## Information
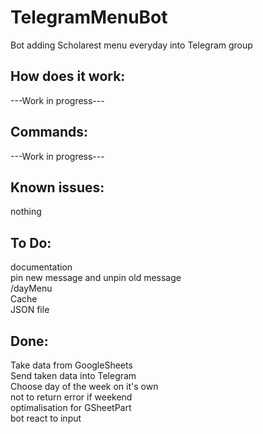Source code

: # TelegramMenuBot
 Bot adding Scholarest menu everyday into Telegram group

## How does it work:
---Work in progress---

## Commands:
---Work in progress---

## Known issues:
nothing

## To Do:
documentation <br/>
pin new message and unpin old message <br/>
/dayMenu <br/>
Cache <br/>
JSON file

## Done:
Take data from GoogleSheets <br/>
Send taken data into Telegram <br/> 
Choose day of the week on it's own <br/>
not to return error if weekend <br/>
optimalisation for GSheetPart  <br/>
bot react to input
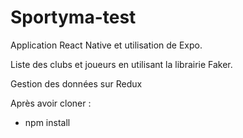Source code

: # Sportyma-test

Application React Native et utilisation de Expo.

Liste des clubs et joueurs en utilisant la librairie Faker.

Gestion des données sur Redux

Après avoir cloner :

- npm install
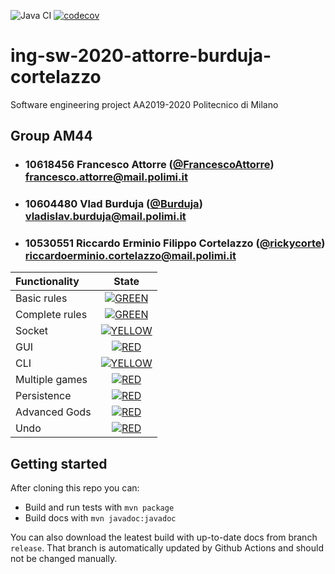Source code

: ![Java CI](https://github.com/rickycorte/ing-sw-2020-attorre-burduja-cortelazzo/workflows/Java%20CI/badge.svg)
[![codecov](https://codecov.io/gh/rickycorte/ing-sw-2020-attorre-burduja-cortelazzo/branch/master/graph/badge.svg?token=52N59J99Y8)](https://codecov.io/gh/rickycorte/ing-sw-2020-attorre-burduja-cortelazzo)



# ing-sw-2020-attorre-burduja-cortelazzo
Software engineering project AA2019-2020 Politecnico di Milano

## Group AM44

- ### 10618456 Francesco Attorre ([@FrancescoAttorre](https://github.com/FrancescoAttorre)) <br> francesco.attorre@mail.polimi.it

- ### 10604480 Vlad Burduja ([@Burduja](https://github.com/Burduja)) <br> vladislav.burduja@mail.polimi.it

- ### 10530551 Riccardo Erminio Filippo  Cortelazzo ([@rickycorte](https://github.com/rickycorte)) <br> riccardoerminio.cortelazzo@mail.polimi.it


| Functionality | State |
|:-----------------------|:------------------------------------:|
| Basic rules |[![GREEN](https://placehold.it/15/44bb44/44bb44)](#) |
| Complete rules | [![GREEN](https://placehold.it/15/44bb44/44bb44)](#) |
| Socket | [![YELLOW](https://placehold.it/15/ffdd00/ffdd00)](#) |
| GUI | [![RED](https://placehold.it/15/f03c15/f03c15)](#) |
| CLI | [![YELLOW](https://placehold.it/15/ffdd00/ffdd00)](#) |
| Multiple games | [![RED](https://placehold.it/15/f03c15/f03c15)](#) |
| Persistence | [![RED](https://placehold.it/15/f03c15/f03c15)](#) |
| Advanced Gods | [![RED](https://placehold.it/15/f03c15/f03c15)](#) |
| Undo | [![RED](https://placehold.it/15/f03c15/f03c15)](#) |

<!--
[![RED](https://placehold.it/15/f03c15/f03c15)](#)
[![YELLOW](https://placehold.it/15/ffdd00/ffdd00)](#)
[![GREEN](https://placehold.it/15/44bb44/44bb44)](#)
-->

## Getting started

After cloning this repo you can:
- Build and run tests with `mvn package`
- Build docs with `mvn javadoc:javadoc`

You can also download the leatest build with up-to-date docs from branch `release`. That branch is automatically updated by Github Actions and should not be changed manually.

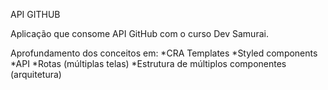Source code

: API GITHUB

Aplicação que consome API GitHub com o curso Dev Samurai.

Aprofundamento dos conceitos em:
*CRA Templates
*Styled components
*API
*Rotas (múltiplas telas)
*Estrutura de múltiplos componentes (arquitetura)
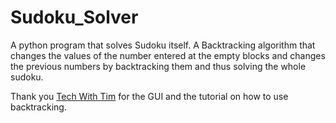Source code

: # Sudoku_Solver
A python program that solves Sudoku itself. 
A Backtracking algorithm that changes the values of the number entered at the empty blocks and changes the previous numbers by backtracking them and thus solving the whole sudoku. 

Thank you [Tech With Tim](https://github.com/techwithtim) for the GUI and the tutorial on how to use backtracking.
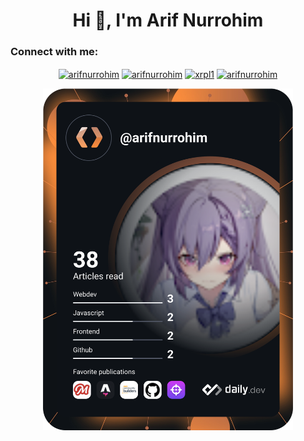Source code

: <h1 align="center">Hi 👋, I'm Arif Nurrohim</h1>
<h3 align="left">Connect with me:</h3>
<p align="center">
<a href="https://dev.to/arifnurrohim" target="blank"><img align="center" src="https://raw.githubusercontent.com/rahuldkjain/github-profile-readme-generator/master/src/images/icons/Social/devto.svg" alt="arifnurrohim" height="30" width="40" /></a>
<a href="https://twitter.com/arifnurrohim" target="blank"><img align="center" src="https://raw.githubusercontent.com/rahuldkjain/github-profile-readme-generator/master/src/images/icons/Social/twitter.svg" alt="arifnurrohim" height="30" width="40" /></a>
<a href="https://fb.com/xrpl1" target="blank"><img align="center" src="https://raw.githubusercontent.com/rahuldkjain/github-profile-readme-generator/master/src/images/icons/Social/facebook.svg" alt="xrpl1" height="30" width="40" /></a>
<a href="https://instagram.com/arifnurrohim" target="blank"><img align="center" src="https://raw.githubusercontent.com/rahuldkjain/github-profile-readme-generator/master/src/images/icons/Social/instagram.svg" alt="arifnurrohim" height="30" width="40" /></a>
</p>
<p align="center"><a href="https://app.daily.dev/arifnurrohim"><img src="https://github.com/arifnurrohim/arifnurrohim/blob/main/devcard.svg" width="400" alt="Arif Nurrohim's Dev Card"/></a>
</p>

<!--
<a href="https://app.daily.dev/arifnurrohim"><img src="https://api.daily.dev/devcards/3d23f1694440464a9f8d2f8b11b49215.png?r=5nl" width="400" alt="Arif Nurrohim's Dev Card"/></a>

<!--
<h3 align="left">Languages and Tools:</h3>
<p align="left"> <a href="https://developer.android.com" target="_blank" rel="noreferrer"> <img src="https://raw.githubusercontent.com/devicons/devicon/master/icons/android/android-original-wordmark.svg" alt="android" width="40" height="40"/> </a> <a href="https://www.arduino.cc/" target="_blank" rel="noreferrer"> <img src="https://cdn.worldvectorlogo.com/logos/arduino-1.svg" alt="arduino" width="40" height="40"/> </a> <a href="https://git-scm.com/" target="_blank" rel="noreferrer"> <img src="https://www.vectorlogo.zone/logos/git-scm/git-scm-icon.svg" alt="git" width="40" height="40"/> </a> <a href="https://www.java.com" target="_blank" rel="noreferrer"> <img src="https://raw.githubusercontent.com/devicons/devicon/master/icons/java/java-original.svg" alt="java" width="40" height="40"/> </a> <a href="https://developer.mozilla.org/en-US/docs/Web/JavaScript" target="_blank" rel="noreferrer"> <img src="https://raw.githubusercontent.com/devicons/devicon/master/icons/javascript/javascript-original.svg" alt="javascript" width="40" height="40"/> </a> <a href="https://www.linux.org/" target="_blank" rel="noreferrer"> <img src="https://raw.githubusercontent.com/devicons/devicon/master/icons/linux/linux-original.svg" alt="linux" width="40" height="40"/> </a> <a href="https://www.photoshop.com/en" target="_blank" rel="noreferrer"> <img src="https://raw.githubusercontent.com/devicons/devicon/master/icons/photoshop/photoshop-line.svg" alt="photoshop" width="40" height="40"/> </a> </p>
-->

## Task to complete
The task calls for repeating each line above exactly while excluding the pictures.

## Expected answer
Source code

: # TelegramMenuBot
 Bot adding Scholarest menu everyday into Telegram group

## How does it work:
---Work in progress---

## Commands:
---Work in progress---

## Known issues:
nothing

## To Do:
documentation <br/>
pin new message and unpin old message <br/>
/dayMenu <br/>
Cache <br/>
JSON file

## Done:
Take data from GoogleSheets <br/>
Send taken data into Telegram <br/> 
Choose day of the week on it's own <br/>
not to return error if weekend <br/>
optimalisation for GSheetPart  <br/>
bot react to input
Source code

: # Sportyma-test

Application React Native et utilisation de Expo.

Liste des clubs et joueurs en utilisant la librairie Faker.

Gestion des données sur Redux

Après avoir cloner :

- npm install
Source code

: ![Java CI](https://github.com/rickycorte/ing-sw-2020-attorre-burduja-cortelazzo/workflows/Java%20CI/badge.svg)
[![codecov](https://codecov.io/gh/rickycorte/ing-sw-2020-attorre-burduja-cortelazzo/branch/master/graph/badge.svg?token=52N59J99Y8)](https://codecov.io/gh/rickycorte/ing-sw-2020-attorre-burduja-cortelazzo)



# ing-sw-2020-attorre-burduja-cortelazzo
Software engineering project AA2019-2020 Politecnico di Milano

## Group AM44

- ### 10618456 Francesco Attorre ([@FrancescoAttorre](https://github.com/FrancescoAttorre)) <br> francesco.attorre@mail.polimi.it

- ### 10604480 Vlad Burduja ([@Burduja](https://github.com/Burduja)) <br> vladislav.burduja@mail.polimi.it

- ### 10530551 Riccardo Erminio Filippo  Cortelazzo ([@rickycorte](https://github.com/rickycorte)) <br> riccardoerminio.cortelazzo@mail.polimi.it


| Functionality | State |
|:-----------------------|:------------------------------------:|
| Basic rules |[![GREEN](https://placehold.it/15/44bb44/44bb44)](#) |
| Complete rules | [![GREEN](https://placehold.it/15/44bb44/44bb44)](#) |
| Socket | [![YELLOW](https://placehold.it/15/ffdd00/ffdd00)](#) |
| GUI | [![RED](https://placehold.it/15/f03c15/f03c15)](#) |
| CLI | [![YELLOW](https://placehold.it/15/ffdd00/ffdd00)](#) |
| Multiple games | [![RED](https://placehold.it/15/f03c15/f03c15)](#) |
| Persistence | [![RED](https://placehold.it/15/f03c15/f03c15)](#) |
| Advanced Gods | [![RED](https://placehold.it/15/f03c15/f03c15)](#) |
| Undo | [![RED](https://placehold.it/15/f03c15/f03c15)](#) |

<!--
[![RED](https://placehold.it/15/f03c15/f03c15)](#)
[![YELLOW](https://placehold.it/15/ffdd00/ffdd00)](#)
[![GREEN](https://placehold.it/15/44bb44/44bb44)](#)
-->

## Getting started

After cloning this repo you can:
- Build and run tests with `mvn package`
- Build docs with `mvn javadoc:javadoc`

You can also download the leatest build with up-to-date docs from branch `release`. That branch is automatically updated by Github Actions and should not be changed manually.

Source code

: API GITHUB

Aplicação que consome API GitHub com o curso Dev Samurai.

Aprofundamento dos conceitos em:
*CRA Templates
*Styled components
*API
*Rotas (múltiplas telas)
*Estrutura de múltiplos componentes (arquitetura)
Source code

: # Sudoku_Solver
A python program that solves Sudoku itself. 
A Backtracking algorithm that changes the values of the number entered at the empty blocks and changes the previous numbers by backtracking them and thus solving the whole sudoku. 

Thank you [Tech With Tim](https://github.com/techwithtim) for the GUI and the tutorial on how to use backtracking.
Source code

: <h1 align="center">Hi 👋, I'm Arif Nurrohim</h1>
<h3 align="left">Connect with me:</h3>
<p align="center">
<a href="https://dev.to/arifnurrohim" target="blank"><img align="center" src="https://raw.githubusercontent.com/rahuldkjain/github-profile-readme-generator/master/src/images/icons/Social/devto.svg" alt="arifnurrohim" height="30" width="40" /></a>
<a href="https://twitter.com/arifnurrohim" target="blank"><img align="center" src="https://raw.githubusercontent.com/rahuldkjain/github-profile-readme-generator/master/src/images/icons/Social/twitter.svg" alt="arifnurrohim" height="30" width="40" /></a>
<a href="https://fb.com/xrpl1" target="blank"><img align="center" src="https://raw.githubusercontent.com/rahuldkjain/github-profile-readme-generator/master/src/images/icons/Social/facebook.svg" alt="xrpl1" height="30" width="40" /></a>
<a href="https://instagram.com/arifnurrohim" target="blank"><img align="center" src="https://raw.githubusercontent.com/rahuldkjain/github-profile-readme-generator/master/src/images/icons/Social/instagram.svg" alt="arifnurrohim" height="30" width="40" /></a>
</p>
<p align="center"><a href="https://app.daily.dev/arifnurrohim"><img src="https://github.com/arifnurrohim/arifnurrohim/blob/main/devcard.svg" width="400" alt="Arif Nurrohim's Dev Card"/></a>
</p>

<!--
<a href="https://app.daily.dev/arifnurrohim"><img src="https://api.daily.dev/devcards/3d23f1694440464a9f8d2f8b11b49215.png?r=5nl" width="400" alt="Arif Nurrohim's Dev Card"/></a>

<!--
<h3 align="left">Languages and Tools:</h3>
<p align="left"> <a href="https://developer.android.com" target="_blank" rel="noreferrer"> <img src="https://raw.githubusercontent.com/devicons/devicon/master/icons/android/android-original-wordmark.svg" alt="android" width="40" height="40"/> </a> <a href="https://www.arduino.cc/" target="_blank" rel="noreferrer"> <img src="https://cdn.worldvectorlogo.com/logos/arduino-1.svg" alt="arduino" width="40" height="40"/> </a> <a href="https://git-scm.com/" target="_blank" rel="noreferrer"> <img src="https://www.vectorlogo.zone/logos/git-scm/git-scm-icon.svg" alt="git" width="40" height="40"/> </a> <a href="https://www.java.com" target="_blank" rel="noreferrer"> <img src="https://raw.githubusercontent.com/devicons/devicon/master/icons/java/java-original.svg" alt="java" width="40" height="40"/> </a> <a href="https://developer.mozilla.org/en-US/docs/Web/JavaScript" target="_blank" rel="noreferrer"> <img src="https://raw.githubusercontent.com/devicons/devicon/master/icons/javascript/javascript-original.svg" alt="javascript" width="40" height="40"/> </a> <a href="https://www.linux.org/" target="_blank" rel="noreferrer"> <img src="https://raw.githubusercontent.com/devicons/devicon/master/icons/linux/linux-original.svg" alt="linux" width="40" height="40"/> </a> <a href="https://www.photoshop.com/en" target="_blank" rel="noreferrer"> <img src="https://raw.githubusercontent.com/devicons/devicon/master/icons/photoshop/photoshop-line.svg" alt="photoshop" width="40" height="40"/> </a> </p>
-->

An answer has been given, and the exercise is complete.